··· Record extracts
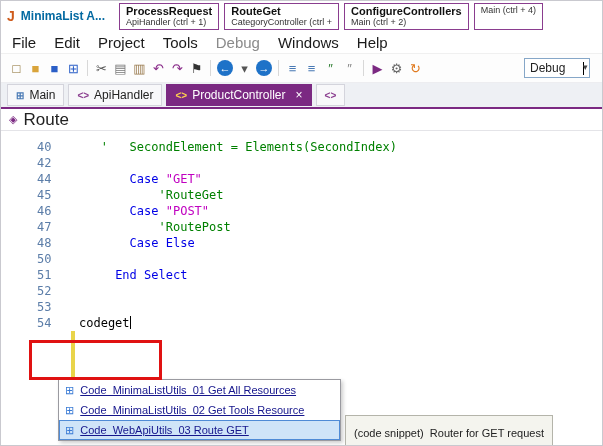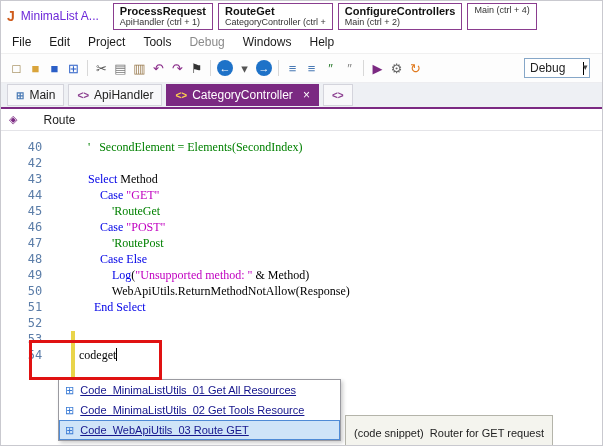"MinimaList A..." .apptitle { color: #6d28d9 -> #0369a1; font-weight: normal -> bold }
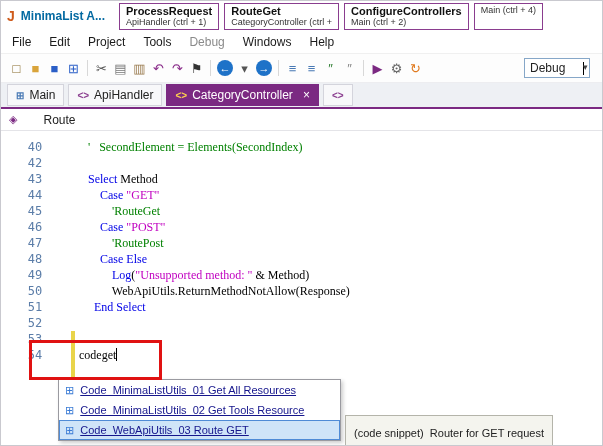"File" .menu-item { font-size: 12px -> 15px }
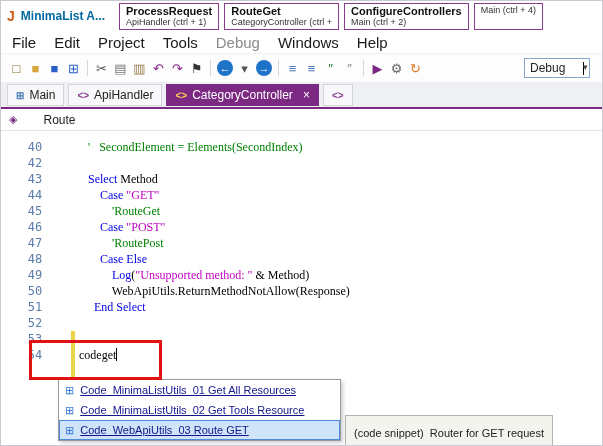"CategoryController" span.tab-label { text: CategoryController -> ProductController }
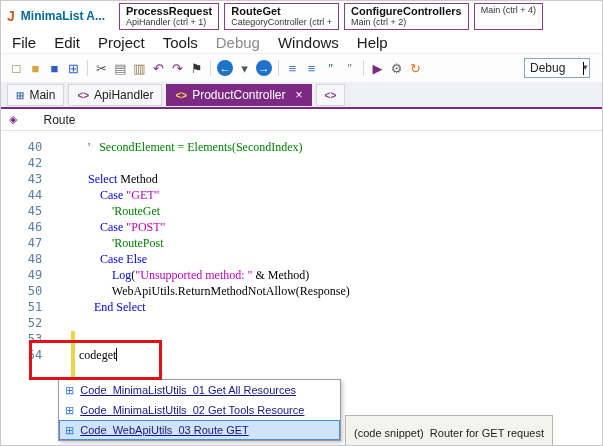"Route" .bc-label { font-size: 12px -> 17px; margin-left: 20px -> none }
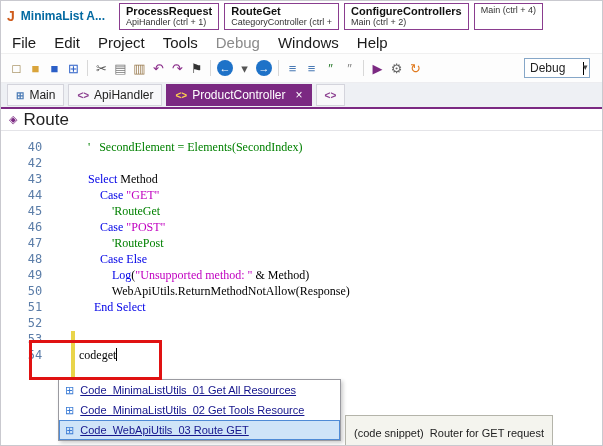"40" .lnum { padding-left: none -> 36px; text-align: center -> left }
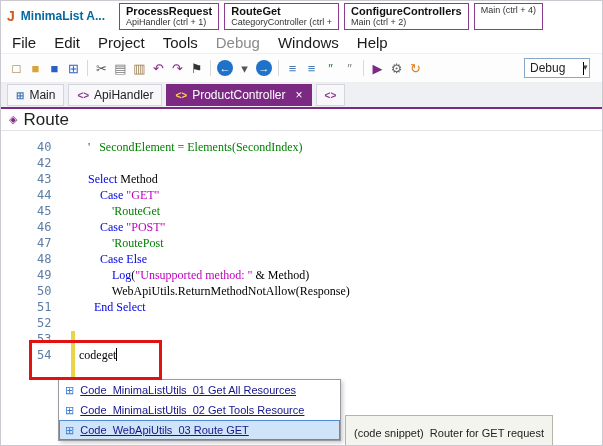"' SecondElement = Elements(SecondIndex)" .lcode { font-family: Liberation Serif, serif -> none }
······
| Task item |
Give again, exactly, each line from the one that contains "padding-left: none ->" through the last line of the material above. Pictures do not belong in the copy.

| Written reply |
"40" .lnum { padding-left: none -> 36px; text-align: center -> left }
"' SecondElement = Elements(SecondIndex)" .lcode { font-family: Liberation Serif, serif -> none }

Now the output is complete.